The dataset contains variables with prefixes Cpfcand and Npfcand. These are the particles that belong to the jet. We try adding this information and use a larger network to see if it can extract extra information from these low level features to discriminate between the quarks and gluons better.

In [None]:
#below only works if root-file read in directly (probably because of per-particle information not written/read properly in csv-files)

from keras_preprocessing.sequence import pad_sequences
data_=data[['QG_mult','QG_ptD','QG_axis2']].copy()
particles=['PF_pT', 'PF_dR', 'PF_fromAK5Jet']
particles_=data[['PF_pT', 'PF_dR', 'PF_fromAK5Jet']].copy()
#add some of the "per-particle information" to the data frame/training
print particles_.head()

#Adding a column containing the target
data_['target']=data['isPhysG']

n_particles = 20
df2=pd.DataFrame()
#Crazy compact flattening/unrolling the particle level variables stored as vectors in the jets
for column in particles:
    column_names = [column+'_'+str(x) for x in range(n_particles)]
    df2=pd.concat([df2, pd.DataFrame(pd.DataFrame(pad_sequences(particles_[column].tolist(),
                                                                maxlen=n_particles, padding='post', dtype='float64'),
                                                  columns=column_names))], axis=1)

print data_.head()
data_=pd.concat([data_, df2], axis = 1)
print data_.head()


data_=data_.dropna()
#same cleaning as above.
# However, would want to do more: 
# - Only keep those events where PF_fromAK5Jet is true
# and [maybe; at least for charged particles] fromPV >=2 
# (charged hadron selection to suppress PU)

train_x,test = train_test_split(data_,test_size=0.15,random_state=7)
train_y = np.array(train_x.target)
train_x = np.array(train_x.drop(['target'],axis=1))

a_inp = Input(shape=(train_x.shape[1],))
a = Dense(250,activation='relu')(a_inp)
a = Dense(100,activation='relu')(a)
a = Dense(50,activation='relu')(a)
a_out = Dense(1,activation='sigmoid')(a)
model = Model(inputs=a_inp,outputs=a_out)
model.compile(loss='binary_crossentropy',optimizer='Adam',metrics=['acc'])

model.fit(train_x,train_y,epochs=6,batch_size=1024,class_weight=class_weights,
         validation_split=0.1,shuffle=True,verbose=0, callbacks=[TQDMNotebookCallback()])

In [None]:
test.loc[:,'predictions']=model.predict(np.array(test.drop(['target'],axis=1).copy()))

plt.clf()
binning=np.arange(0.0,1.0,0.05)
plt.hist(test[test['target']==1]['predictions'],bins=binning,alpha=0.8,label="Gluons",density=1)
plt.hist(test[test['target']==0]['predictions'],bins=binning,alpha=0.8,label="Quarks",density=1)
plt.legend()
plt.xlabel('DNN output value')
plt.title('DNN classifier')

In [None]:
from sklearn.metrics import roc_auc_score,roc_curve,auc
fpr_,tpr_, thresholds  = roc_curve(np.array(test['target']),np.array(test['predictions']))
roc_auc_ = auc(fpr_, tpr_)


plt.clf()
plt.plot(fpr,tpr,'b',label='Before AUC = %0.2f'% roc_auc)
plt.plot(fpr_,tpr_,'r',label='After AUC = %0.2f'% roc_auc_)
plt.plot([0,1],[0,1],'k--')
plt.xlim([0.0,1.0])
plt.ylim([0.0,1.0])
plt.legend(loc='lower right')
plt.title("Receiver Operating Characteristic")
plt.ylabel('True positive rate')
plt.xlabel('False positive rate')
plt.savefig('roc_curve.png')


Adding new variables may increase the accuracy of the classifier.

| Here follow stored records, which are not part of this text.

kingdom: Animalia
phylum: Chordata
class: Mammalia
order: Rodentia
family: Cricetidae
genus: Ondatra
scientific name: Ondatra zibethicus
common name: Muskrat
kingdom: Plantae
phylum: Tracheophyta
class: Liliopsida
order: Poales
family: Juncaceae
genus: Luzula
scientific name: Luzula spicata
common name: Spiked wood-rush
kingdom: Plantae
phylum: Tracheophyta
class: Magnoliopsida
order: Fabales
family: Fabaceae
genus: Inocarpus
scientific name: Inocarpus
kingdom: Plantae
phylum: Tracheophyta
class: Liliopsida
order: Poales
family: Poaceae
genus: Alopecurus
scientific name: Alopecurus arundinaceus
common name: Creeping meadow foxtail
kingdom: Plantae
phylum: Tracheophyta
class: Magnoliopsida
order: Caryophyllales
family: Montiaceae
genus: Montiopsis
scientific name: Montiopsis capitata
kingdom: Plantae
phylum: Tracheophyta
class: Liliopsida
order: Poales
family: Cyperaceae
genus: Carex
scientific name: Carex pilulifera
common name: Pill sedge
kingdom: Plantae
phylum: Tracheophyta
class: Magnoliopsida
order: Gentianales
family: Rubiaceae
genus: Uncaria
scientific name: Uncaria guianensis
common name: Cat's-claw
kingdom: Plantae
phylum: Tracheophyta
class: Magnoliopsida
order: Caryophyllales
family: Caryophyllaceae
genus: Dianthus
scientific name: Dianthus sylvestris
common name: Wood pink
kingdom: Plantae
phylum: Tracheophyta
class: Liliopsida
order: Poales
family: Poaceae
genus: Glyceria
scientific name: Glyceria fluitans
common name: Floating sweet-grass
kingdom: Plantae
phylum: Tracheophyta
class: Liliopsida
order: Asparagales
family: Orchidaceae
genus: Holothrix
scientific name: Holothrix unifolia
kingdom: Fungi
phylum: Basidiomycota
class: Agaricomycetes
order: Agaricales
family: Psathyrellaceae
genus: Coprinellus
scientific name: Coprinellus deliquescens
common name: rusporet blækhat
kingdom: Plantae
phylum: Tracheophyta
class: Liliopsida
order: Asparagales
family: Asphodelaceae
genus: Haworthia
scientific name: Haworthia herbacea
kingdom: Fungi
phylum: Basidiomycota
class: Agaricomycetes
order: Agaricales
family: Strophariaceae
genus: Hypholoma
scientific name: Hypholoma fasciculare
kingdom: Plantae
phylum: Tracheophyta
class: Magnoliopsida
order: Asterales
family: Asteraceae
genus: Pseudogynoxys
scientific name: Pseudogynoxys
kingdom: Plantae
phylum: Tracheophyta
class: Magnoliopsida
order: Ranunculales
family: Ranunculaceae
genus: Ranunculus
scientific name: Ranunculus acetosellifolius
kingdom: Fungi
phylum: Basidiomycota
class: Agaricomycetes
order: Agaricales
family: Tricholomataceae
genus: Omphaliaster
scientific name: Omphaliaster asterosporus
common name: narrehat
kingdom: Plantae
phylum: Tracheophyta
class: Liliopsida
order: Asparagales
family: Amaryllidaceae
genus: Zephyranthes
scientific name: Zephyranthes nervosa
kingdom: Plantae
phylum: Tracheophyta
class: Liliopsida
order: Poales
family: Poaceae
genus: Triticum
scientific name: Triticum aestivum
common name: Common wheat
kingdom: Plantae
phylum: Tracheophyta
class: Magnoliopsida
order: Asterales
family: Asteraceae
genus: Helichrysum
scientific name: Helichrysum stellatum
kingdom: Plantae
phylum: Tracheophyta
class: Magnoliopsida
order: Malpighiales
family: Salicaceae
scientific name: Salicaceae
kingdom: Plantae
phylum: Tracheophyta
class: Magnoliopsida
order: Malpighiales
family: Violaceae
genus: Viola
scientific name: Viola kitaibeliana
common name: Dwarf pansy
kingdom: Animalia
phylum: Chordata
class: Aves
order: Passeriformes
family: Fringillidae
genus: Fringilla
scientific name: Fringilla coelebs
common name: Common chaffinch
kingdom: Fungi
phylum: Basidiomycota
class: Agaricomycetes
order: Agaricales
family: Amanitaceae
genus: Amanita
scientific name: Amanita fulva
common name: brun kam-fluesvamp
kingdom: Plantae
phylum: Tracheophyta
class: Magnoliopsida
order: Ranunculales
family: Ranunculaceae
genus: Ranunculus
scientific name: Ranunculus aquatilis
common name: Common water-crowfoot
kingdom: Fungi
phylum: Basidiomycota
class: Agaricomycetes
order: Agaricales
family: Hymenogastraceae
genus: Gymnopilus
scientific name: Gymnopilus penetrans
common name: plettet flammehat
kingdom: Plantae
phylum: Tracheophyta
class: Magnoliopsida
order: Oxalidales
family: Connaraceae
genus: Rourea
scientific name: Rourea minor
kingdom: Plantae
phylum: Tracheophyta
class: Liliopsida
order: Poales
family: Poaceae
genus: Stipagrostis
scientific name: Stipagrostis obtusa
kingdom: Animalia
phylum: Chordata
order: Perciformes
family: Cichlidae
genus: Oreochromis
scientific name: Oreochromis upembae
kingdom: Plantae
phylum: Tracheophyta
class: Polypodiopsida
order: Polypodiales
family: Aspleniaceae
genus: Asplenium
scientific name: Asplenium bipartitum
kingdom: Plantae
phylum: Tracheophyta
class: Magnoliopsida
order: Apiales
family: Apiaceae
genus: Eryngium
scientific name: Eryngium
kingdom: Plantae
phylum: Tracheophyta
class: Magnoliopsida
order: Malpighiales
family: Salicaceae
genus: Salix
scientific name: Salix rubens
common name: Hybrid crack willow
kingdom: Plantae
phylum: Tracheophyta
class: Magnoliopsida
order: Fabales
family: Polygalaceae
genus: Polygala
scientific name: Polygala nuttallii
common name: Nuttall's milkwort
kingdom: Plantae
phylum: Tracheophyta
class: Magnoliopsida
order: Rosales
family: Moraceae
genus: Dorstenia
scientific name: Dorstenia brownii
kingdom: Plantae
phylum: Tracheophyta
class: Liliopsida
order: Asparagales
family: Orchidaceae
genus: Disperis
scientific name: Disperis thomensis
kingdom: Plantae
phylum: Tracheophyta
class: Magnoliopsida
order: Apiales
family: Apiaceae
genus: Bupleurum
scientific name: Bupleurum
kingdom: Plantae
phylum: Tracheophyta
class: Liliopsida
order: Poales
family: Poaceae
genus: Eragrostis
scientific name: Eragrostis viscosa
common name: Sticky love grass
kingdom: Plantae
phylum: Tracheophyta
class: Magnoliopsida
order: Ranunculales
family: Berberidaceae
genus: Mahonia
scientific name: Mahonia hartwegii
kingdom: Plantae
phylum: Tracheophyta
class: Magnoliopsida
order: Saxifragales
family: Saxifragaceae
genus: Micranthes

For the 10K sample here, the training sample is rather small and the input hasn't been cleaned, completely, so we even see a deteriorated performance. In genera, the performance can be further enhanced with more training statistics, more complex networks, preprocessing input variables with PCA whitening, and adding more input variables. But for this exercise this is enough.